What to work on:
Repeat the stretch of the material below from the line containing "Could you add" through the line containing "0.095764, -0.971736, 1.081362]]", leaving out the pictures.

Records shown:
◇ ◇ ◇

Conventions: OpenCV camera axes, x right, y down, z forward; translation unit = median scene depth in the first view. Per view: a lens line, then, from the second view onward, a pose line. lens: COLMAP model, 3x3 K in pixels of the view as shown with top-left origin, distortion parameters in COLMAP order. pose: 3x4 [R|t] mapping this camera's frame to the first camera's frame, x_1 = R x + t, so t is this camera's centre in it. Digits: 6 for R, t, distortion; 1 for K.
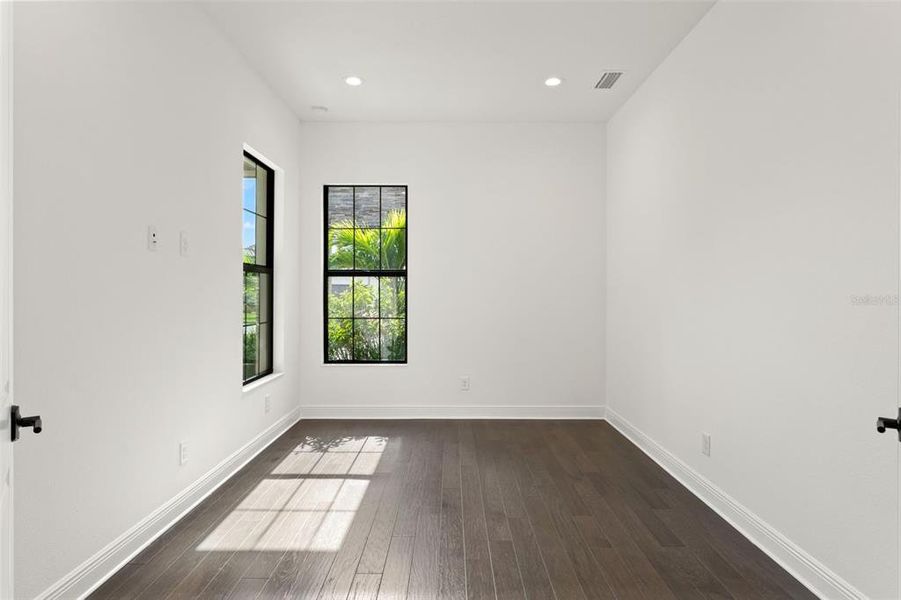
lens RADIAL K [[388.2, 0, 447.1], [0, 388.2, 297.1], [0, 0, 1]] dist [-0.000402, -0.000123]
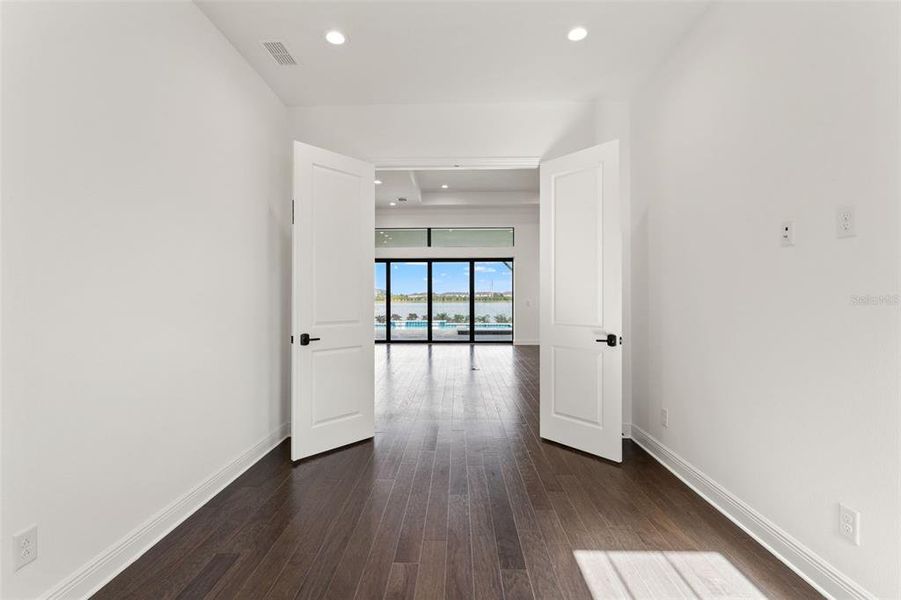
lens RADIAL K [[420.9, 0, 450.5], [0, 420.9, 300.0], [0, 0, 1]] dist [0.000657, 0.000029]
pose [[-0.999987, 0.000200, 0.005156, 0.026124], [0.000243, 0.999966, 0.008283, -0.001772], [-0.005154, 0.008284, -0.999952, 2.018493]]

◇ ◇ ◇

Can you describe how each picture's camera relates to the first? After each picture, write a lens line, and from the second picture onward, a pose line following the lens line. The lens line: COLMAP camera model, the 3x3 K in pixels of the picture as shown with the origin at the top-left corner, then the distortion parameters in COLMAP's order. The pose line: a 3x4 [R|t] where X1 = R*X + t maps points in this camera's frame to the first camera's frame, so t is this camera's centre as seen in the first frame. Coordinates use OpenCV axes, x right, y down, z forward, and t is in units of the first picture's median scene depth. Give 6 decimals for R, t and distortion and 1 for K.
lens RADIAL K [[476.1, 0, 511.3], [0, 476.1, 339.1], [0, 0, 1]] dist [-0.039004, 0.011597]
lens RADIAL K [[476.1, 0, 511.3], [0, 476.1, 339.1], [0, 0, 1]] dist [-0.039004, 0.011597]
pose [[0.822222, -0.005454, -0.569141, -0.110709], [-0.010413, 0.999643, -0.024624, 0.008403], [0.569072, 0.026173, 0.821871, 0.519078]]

◇ ◇ ◇

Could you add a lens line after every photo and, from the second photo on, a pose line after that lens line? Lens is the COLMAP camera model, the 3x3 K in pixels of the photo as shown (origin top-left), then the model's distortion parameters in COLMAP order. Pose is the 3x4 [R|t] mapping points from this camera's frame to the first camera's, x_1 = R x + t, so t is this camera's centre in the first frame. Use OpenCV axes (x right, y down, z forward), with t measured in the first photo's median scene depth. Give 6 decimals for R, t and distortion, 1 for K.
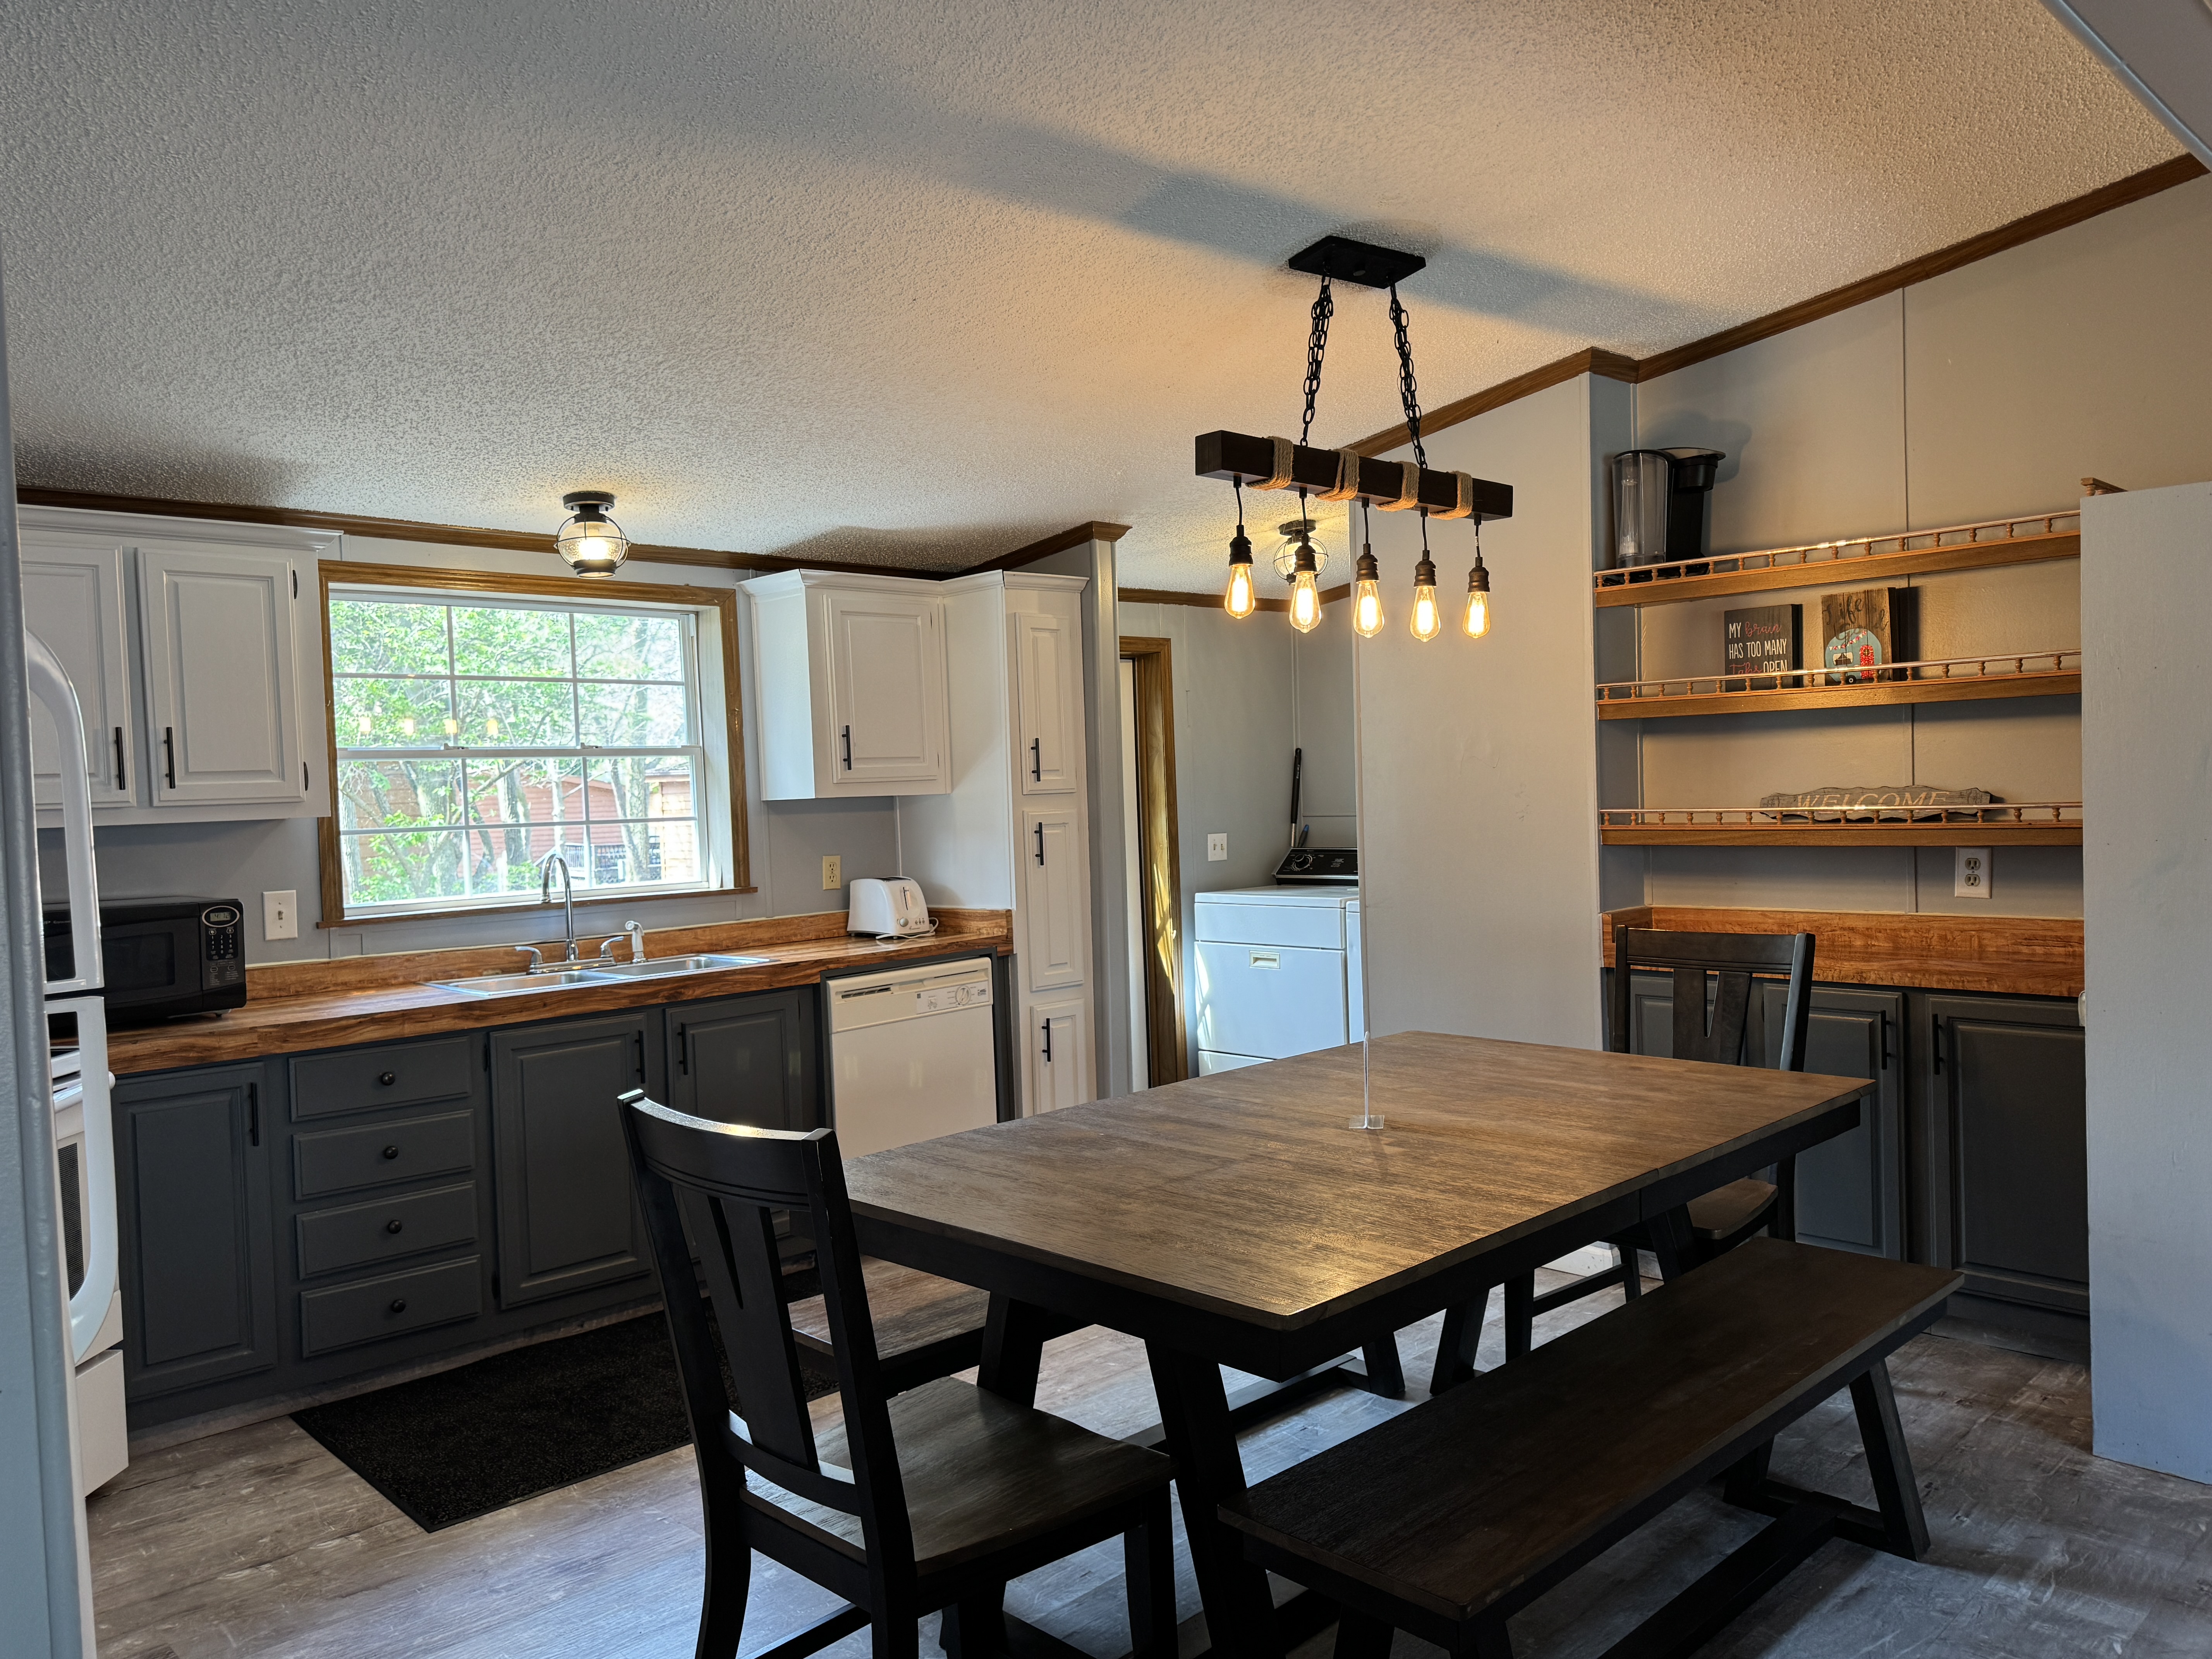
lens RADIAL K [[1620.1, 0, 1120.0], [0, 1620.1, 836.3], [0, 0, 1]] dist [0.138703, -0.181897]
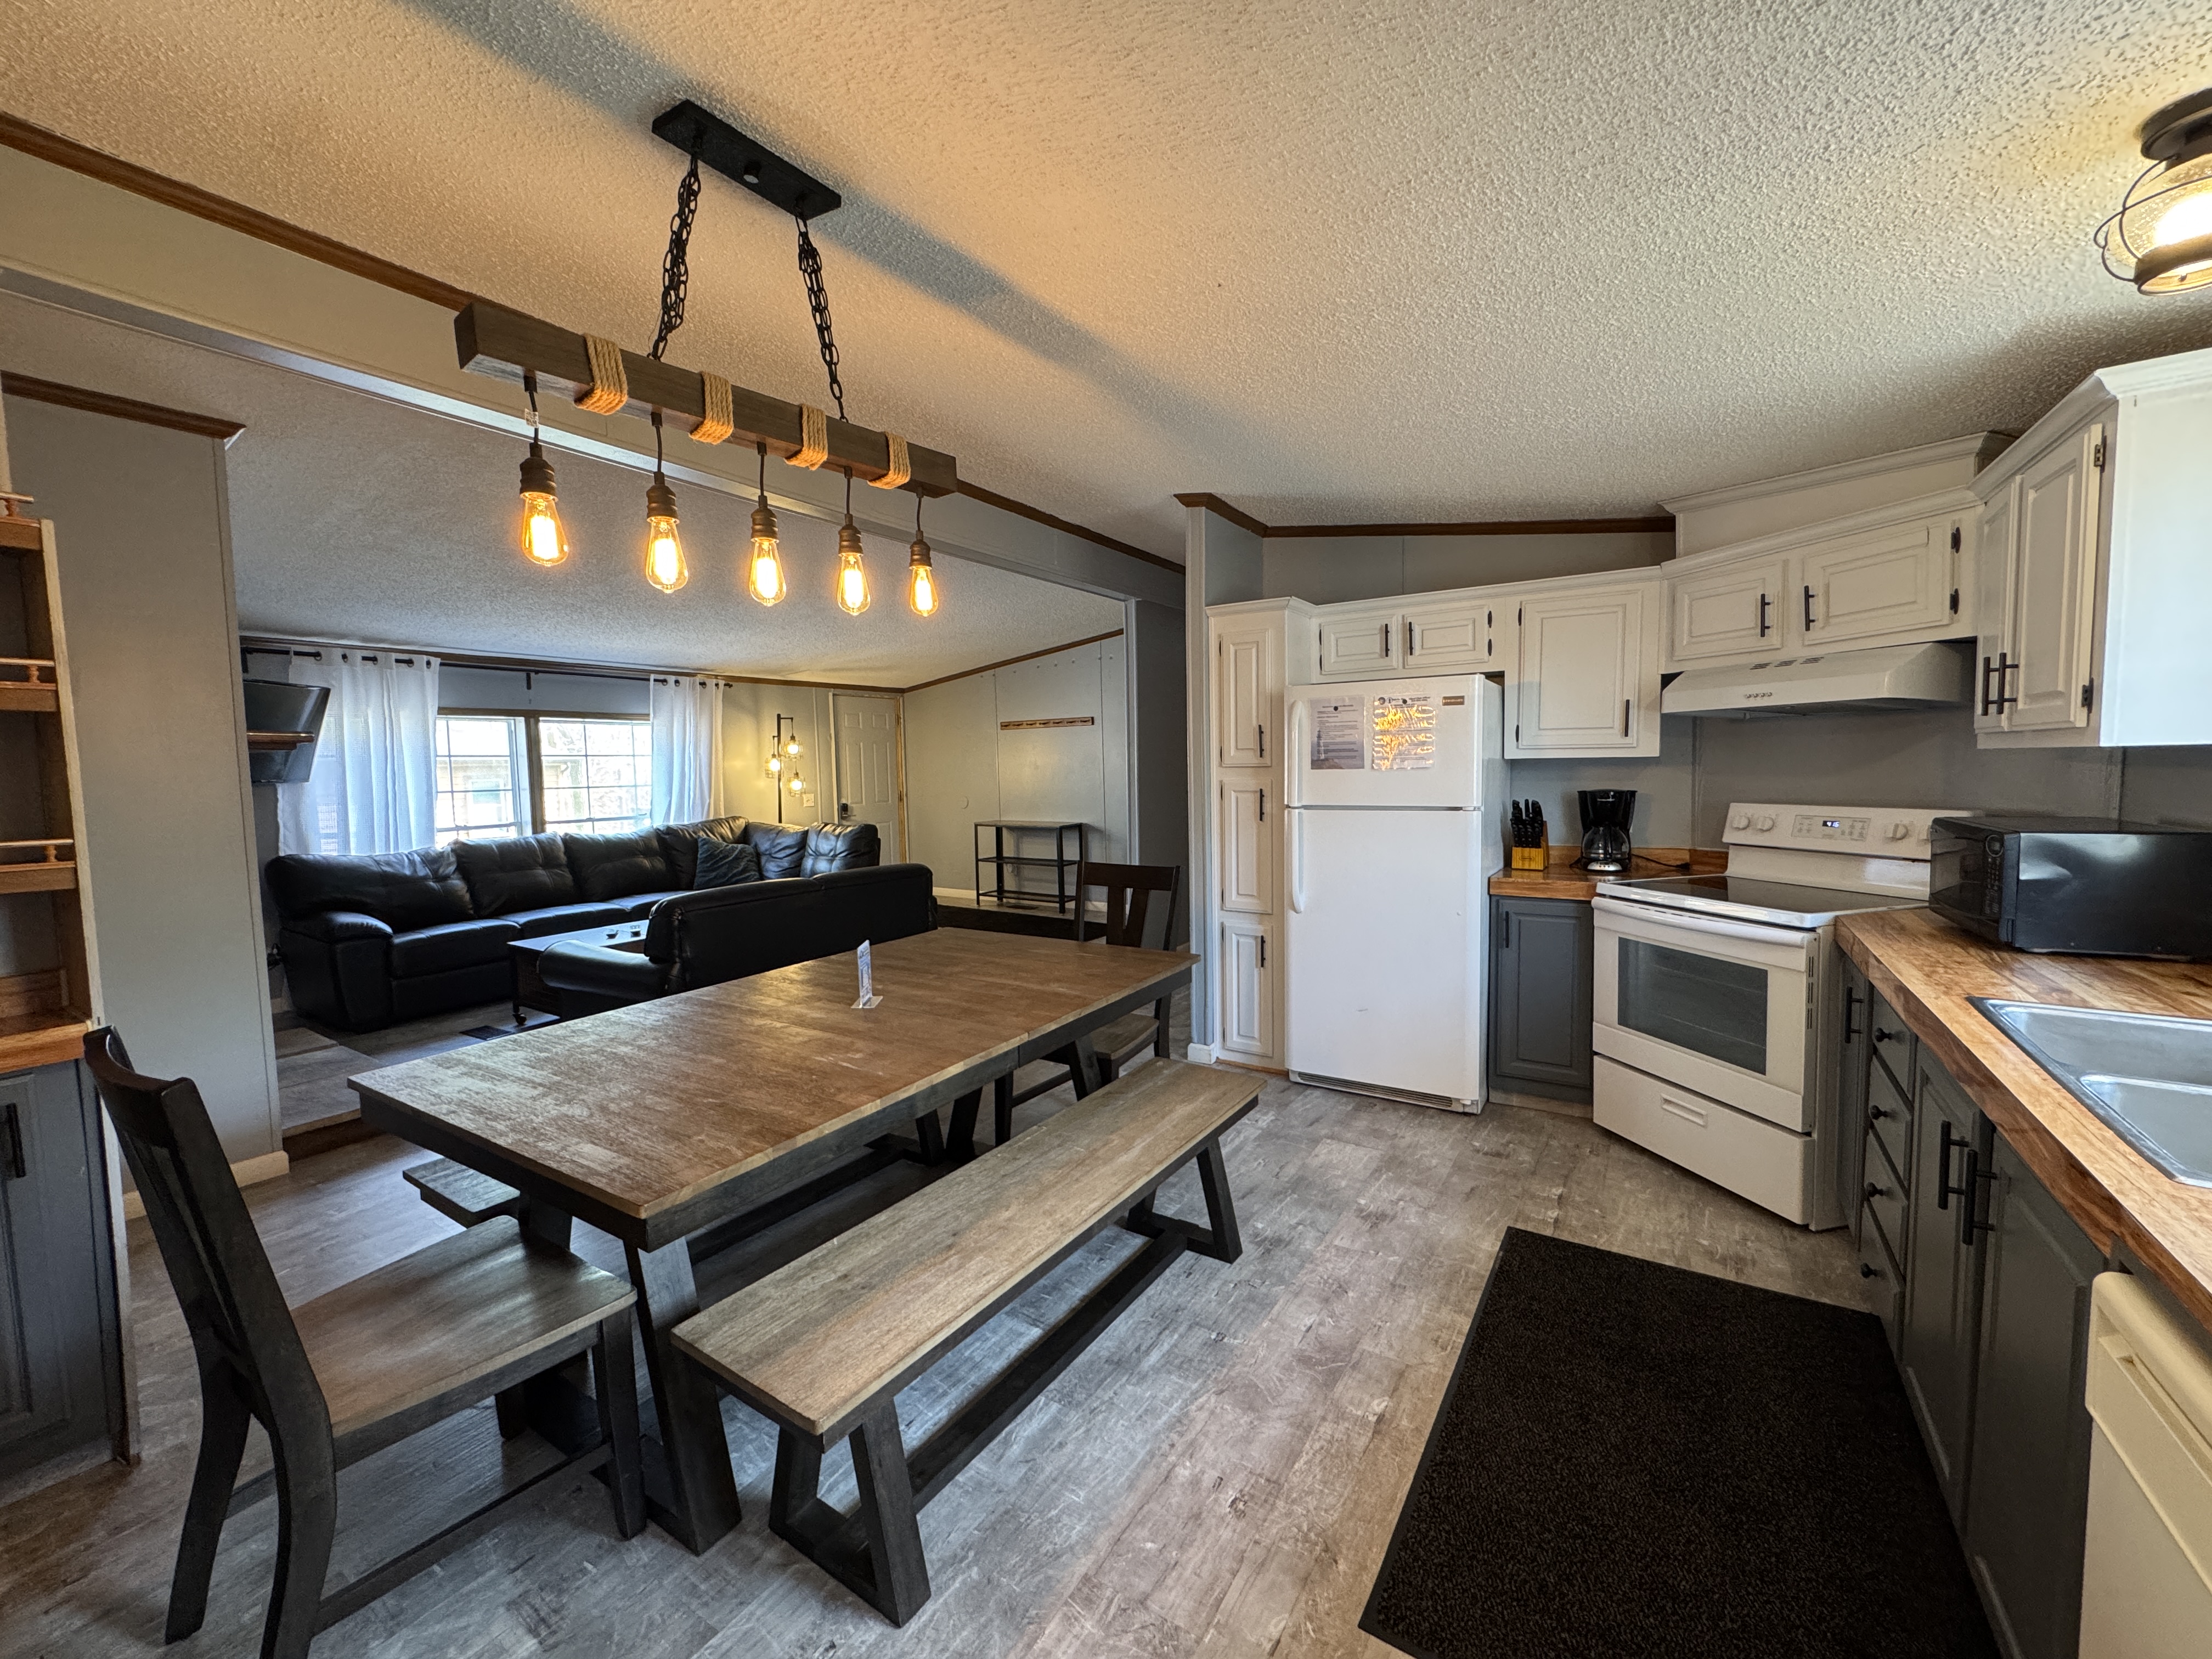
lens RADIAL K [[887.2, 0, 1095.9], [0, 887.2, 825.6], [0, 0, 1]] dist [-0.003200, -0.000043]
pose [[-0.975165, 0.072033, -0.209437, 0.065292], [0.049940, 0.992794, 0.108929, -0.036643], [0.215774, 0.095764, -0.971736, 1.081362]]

◇ ◇ ◇

Completed exercise:
Could you add a lens line after every photo and, from the second photo on, a pose line after that lens line? Lens is the COLMAP camera model, the 3x3 K in pixels of the photo as shown (origin top-left), then the model's distortion parameters in COLMAP order. Pose is the 3x4 [R|t] mapping points from this camera's frame to the first camera's, x_1 = R x + t, so t is this camera's centre in the first frame. Use OpenCV axes (x right, y down, z forward), with t measured in the first photo's median scene depth. Give 6 decimals for R, t and distortion, 1 for K.
lens RADIAL K [[1620.1, 0, 1120.0], [0, 1620.1, 836.3], [0, 0, 1]] dist [0.138703, -0.181897]
lens RADIAL K [[887.2, 0, 1095.9], [0, 887.2, 825.6], [0, 0, 1]] dist [-0.003200, -0.000043]
pose [[-0.975165, 0.072033, -0.209437, 0.065292], [0.049940, 0.992794, 0.108929, -0.036643], [0.215774, 0.095764, -0.971736, 1.081362]]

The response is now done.